A lot of forklift operators are choosing to mount additional blue lights on the back of their equipment so that they can provide the same early warning system moving backwards as they do when going forwards. This is particularly effective because, of course, visibility is limited when operating in reverse, and many accidents occur while backing up. Although in a perfect world, operators will turn and look fully in the direction of travel before making any movements, realistically, this doesn’t always happen, or even when it does, it’s possible for the operator to fail to notice certain obstacles. To optimize safety, operators choosing to mount lights both on the front and back of their vehicles should choose one color of light for the front (say, blue) and one for the back (say, red) and be consistent across all equipment. This will allow everyone to easily distinguish which end of the forklift is heading toward them. It is not recommended to mount the lights outside the “running lines”, as they could be easily damaged, smashed, or even knocked off of the forklift during normal operations.

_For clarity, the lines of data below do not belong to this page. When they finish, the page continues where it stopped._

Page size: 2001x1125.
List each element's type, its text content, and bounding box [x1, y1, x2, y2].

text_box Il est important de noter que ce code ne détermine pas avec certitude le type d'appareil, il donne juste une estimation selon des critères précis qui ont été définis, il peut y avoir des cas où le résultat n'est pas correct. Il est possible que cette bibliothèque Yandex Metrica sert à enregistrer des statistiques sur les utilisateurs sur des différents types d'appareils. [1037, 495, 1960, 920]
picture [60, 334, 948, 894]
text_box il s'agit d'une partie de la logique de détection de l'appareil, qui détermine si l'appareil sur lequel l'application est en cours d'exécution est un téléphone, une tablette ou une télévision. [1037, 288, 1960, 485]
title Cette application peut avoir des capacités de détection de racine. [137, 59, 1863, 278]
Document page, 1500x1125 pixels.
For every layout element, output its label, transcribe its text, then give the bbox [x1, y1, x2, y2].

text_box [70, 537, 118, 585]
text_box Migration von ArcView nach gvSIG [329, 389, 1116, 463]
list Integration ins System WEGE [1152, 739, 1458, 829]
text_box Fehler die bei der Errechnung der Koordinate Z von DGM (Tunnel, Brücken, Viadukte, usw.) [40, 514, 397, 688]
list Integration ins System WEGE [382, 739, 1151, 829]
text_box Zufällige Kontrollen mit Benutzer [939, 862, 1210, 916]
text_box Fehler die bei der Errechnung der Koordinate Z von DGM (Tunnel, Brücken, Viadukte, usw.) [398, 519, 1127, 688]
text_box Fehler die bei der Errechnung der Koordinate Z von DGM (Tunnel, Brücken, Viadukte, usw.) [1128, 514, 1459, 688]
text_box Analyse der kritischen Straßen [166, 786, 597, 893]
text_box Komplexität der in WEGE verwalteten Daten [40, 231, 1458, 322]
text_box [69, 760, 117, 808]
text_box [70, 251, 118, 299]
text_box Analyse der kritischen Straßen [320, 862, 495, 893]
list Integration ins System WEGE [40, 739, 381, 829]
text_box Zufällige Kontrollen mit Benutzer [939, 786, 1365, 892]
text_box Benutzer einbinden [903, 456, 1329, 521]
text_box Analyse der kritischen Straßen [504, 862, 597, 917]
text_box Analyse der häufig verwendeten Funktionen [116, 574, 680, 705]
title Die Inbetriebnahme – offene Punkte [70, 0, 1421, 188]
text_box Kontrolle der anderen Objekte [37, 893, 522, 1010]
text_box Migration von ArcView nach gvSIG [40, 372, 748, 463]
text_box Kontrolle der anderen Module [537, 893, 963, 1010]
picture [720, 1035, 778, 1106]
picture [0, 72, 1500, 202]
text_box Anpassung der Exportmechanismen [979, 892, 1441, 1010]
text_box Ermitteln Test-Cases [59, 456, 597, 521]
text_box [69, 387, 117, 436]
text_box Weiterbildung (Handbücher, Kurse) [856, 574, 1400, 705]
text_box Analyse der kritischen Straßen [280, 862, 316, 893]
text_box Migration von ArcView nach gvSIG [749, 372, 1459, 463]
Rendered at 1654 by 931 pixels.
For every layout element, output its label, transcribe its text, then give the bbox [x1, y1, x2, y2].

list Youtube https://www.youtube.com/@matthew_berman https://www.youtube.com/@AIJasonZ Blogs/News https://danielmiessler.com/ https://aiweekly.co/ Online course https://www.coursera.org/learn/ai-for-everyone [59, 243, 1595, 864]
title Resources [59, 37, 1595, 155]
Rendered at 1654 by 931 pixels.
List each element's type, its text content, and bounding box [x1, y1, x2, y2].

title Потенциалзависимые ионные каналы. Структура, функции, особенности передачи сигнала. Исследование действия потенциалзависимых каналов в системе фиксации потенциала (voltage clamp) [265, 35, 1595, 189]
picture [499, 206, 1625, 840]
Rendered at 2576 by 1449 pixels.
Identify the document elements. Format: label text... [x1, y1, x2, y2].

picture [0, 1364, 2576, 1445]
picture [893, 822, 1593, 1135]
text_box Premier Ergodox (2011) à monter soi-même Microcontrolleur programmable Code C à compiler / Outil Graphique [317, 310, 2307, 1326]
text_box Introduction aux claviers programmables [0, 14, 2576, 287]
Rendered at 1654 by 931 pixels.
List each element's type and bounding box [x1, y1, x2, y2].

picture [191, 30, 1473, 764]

The safety spotlight can be used on many more vehicles than just forklifts. In fact, practically any work equipment can be outfitted with a blue safety spotlight! Rider forklifts, order pickers, pallet jacks, stand up reach trucks, tuggers, tow tractors, golf carts, and many more vehicles can all be outfitted with safety lights if you see a need. They work well on small, quick equipment that moves relatively noiselessly and may otherwise be on the losing end of a collision with a forklift or other large equipment. The lights will make them more noticeable and keep them out of harm’s way- or more accurately, keep harm from coming to them!
A clever new use for safety lights is having them mounted to crane hooks. When pointing down at the ground, the blue light can show where the otherwise hard to see crane hook is, is heading, and who should be getting out of its way before it touches down. You would need a very powerful light for this application, though, as most types of cranes used for these purposes are 20 to 50 feet off of the ground and operating in daylight conditions. Not just any old light will do the job properly.